## [EXERCISE GOAL]
Find and copy the lines in the records beneath this task that contain the word "obojga".

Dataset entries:

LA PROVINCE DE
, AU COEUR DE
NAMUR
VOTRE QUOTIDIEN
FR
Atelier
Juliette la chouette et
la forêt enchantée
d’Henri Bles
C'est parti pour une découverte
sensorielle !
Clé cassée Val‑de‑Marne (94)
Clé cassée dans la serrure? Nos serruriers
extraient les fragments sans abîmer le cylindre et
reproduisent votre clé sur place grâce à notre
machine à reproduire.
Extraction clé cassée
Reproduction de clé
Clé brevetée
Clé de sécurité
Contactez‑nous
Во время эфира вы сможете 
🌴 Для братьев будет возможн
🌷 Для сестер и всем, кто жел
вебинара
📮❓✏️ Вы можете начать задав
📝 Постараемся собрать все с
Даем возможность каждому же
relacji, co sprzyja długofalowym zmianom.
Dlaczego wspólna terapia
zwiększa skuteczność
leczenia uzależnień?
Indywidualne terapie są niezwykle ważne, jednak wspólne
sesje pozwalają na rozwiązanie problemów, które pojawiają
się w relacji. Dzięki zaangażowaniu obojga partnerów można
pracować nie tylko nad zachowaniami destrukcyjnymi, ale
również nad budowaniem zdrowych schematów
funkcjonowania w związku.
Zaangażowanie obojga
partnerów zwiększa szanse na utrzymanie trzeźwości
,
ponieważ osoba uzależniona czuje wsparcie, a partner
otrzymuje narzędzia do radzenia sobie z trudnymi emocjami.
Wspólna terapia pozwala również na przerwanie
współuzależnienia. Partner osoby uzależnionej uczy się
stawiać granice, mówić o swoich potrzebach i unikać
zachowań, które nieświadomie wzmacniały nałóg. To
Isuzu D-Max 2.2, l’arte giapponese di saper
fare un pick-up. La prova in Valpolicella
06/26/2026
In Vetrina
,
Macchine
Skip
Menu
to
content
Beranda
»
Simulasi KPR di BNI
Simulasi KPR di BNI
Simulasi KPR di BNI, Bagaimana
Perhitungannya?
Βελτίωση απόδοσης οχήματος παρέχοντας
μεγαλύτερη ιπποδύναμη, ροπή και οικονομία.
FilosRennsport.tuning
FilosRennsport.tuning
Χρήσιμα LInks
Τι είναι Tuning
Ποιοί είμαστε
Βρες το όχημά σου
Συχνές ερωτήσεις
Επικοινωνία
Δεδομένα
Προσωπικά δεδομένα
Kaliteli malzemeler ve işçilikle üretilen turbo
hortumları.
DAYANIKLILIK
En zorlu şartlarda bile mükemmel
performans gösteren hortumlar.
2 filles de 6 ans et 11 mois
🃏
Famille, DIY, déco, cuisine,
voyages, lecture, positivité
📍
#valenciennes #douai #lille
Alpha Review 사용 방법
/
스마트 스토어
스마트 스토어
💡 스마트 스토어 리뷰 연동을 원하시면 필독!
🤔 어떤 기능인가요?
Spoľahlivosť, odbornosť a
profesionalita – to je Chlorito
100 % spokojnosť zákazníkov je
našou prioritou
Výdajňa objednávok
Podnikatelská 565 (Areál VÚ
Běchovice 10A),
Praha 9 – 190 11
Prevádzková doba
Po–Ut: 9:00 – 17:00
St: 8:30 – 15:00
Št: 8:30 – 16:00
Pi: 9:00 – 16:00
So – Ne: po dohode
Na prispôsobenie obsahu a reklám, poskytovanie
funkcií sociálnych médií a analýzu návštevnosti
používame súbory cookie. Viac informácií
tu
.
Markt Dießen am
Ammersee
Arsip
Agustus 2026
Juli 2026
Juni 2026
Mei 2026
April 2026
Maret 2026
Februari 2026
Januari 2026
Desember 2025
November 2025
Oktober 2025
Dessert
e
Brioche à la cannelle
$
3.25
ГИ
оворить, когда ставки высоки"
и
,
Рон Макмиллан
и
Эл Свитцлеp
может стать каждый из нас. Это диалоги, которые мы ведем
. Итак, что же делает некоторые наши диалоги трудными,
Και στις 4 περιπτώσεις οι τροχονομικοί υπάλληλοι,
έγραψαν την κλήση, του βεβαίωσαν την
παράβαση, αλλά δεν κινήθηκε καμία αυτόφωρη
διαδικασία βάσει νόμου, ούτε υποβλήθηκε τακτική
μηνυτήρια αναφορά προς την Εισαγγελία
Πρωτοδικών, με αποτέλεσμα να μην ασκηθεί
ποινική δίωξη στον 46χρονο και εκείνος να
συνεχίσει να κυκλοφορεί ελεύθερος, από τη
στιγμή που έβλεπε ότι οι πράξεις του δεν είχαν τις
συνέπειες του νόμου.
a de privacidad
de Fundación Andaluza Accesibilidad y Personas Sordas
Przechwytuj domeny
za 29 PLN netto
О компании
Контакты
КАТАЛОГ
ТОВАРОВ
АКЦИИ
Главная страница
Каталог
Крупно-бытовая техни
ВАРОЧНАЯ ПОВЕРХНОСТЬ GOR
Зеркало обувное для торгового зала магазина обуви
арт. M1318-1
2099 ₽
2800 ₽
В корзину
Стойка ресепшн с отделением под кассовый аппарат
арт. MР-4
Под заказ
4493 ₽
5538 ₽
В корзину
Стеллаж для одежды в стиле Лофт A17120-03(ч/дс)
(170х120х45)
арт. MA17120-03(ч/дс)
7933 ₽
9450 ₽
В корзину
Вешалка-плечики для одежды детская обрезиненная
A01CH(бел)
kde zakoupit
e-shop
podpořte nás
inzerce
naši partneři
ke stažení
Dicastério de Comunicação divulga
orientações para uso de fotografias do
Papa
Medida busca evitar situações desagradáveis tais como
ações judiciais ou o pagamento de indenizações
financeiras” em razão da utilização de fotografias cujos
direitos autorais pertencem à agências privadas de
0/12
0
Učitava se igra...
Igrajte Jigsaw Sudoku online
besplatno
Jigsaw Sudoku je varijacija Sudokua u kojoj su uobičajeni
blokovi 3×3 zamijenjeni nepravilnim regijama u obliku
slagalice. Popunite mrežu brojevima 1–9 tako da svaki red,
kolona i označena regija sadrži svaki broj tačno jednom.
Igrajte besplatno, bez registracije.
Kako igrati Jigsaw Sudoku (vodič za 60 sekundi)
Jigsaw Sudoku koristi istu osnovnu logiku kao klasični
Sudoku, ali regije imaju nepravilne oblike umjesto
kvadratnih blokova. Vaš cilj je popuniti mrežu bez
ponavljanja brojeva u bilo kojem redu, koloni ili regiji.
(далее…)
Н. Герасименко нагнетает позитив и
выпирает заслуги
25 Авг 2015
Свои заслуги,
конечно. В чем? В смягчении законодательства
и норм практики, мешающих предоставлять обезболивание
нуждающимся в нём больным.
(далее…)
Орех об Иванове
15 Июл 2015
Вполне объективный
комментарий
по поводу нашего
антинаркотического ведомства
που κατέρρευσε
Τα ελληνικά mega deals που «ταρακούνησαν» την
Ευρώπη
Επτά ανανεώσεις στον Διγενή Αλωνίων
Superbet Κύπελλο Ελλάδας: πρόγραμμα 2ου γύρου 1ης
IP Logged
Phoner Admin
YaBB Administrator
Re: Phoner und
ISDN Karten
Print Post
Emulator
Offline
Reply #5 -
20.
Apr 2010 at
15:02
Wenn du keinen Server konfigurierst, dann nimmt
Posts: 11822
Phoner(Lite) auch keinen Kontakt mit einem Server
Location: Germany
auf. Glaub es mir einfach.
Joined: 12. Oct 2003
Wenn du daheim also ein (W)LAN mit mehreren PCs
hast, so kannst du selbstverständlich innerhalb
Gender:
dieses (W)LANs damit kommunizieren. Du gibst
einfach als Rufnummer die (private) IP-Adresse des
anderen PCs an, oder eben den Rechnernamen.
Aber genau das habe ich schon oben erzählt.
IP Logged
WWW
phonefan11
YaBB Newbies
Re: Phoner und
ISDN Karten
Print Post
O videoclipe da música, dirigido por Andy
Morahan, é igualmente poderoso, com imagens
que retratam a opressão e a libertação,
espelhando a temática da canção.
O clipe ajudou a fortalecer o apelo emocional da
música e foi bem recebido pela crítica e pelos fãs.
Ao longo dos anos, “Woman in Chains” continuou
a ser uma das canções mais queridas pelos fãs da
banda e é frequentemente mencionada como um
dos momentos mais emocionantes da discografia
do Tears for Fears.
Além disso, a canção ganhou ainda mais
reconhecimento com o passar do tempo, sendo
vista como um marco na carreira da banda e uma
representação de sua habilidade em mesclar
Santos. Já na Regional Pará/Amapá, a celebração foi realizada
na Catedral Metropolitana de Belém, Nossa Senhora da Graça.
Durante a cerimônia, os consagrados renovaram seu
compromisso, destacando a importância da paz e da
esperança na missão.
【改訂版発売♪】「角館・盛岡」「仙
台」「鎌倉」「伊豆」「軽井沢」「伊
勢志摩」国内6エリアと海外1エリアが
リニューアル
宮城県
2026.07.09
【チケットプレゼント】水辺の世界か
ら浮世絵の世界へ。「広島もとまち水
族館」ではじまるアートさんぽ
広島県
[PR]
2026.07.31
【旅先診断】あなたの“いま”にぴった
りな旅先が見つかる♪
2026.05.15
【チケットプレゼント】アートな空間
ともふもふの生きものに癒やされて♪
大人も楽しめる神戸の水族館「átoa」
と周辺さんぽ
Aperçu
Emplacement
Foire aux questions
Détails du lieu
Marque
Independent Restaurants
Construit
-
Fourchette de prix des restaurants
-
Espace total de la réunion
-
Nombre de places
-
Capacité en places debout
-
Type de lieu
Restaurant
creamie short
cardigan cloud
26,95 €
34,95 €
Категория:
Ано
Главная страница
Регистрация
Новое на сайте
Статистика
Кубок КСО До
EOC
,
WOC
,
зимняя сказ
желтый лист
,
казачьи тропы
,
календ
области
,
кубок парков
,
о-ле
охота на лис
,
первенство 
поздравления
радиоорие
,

## [ANSWER BELOW]
się w relacji. Dzięki zaangażowaniu obojga partnerów można
Zaangażowanie obojga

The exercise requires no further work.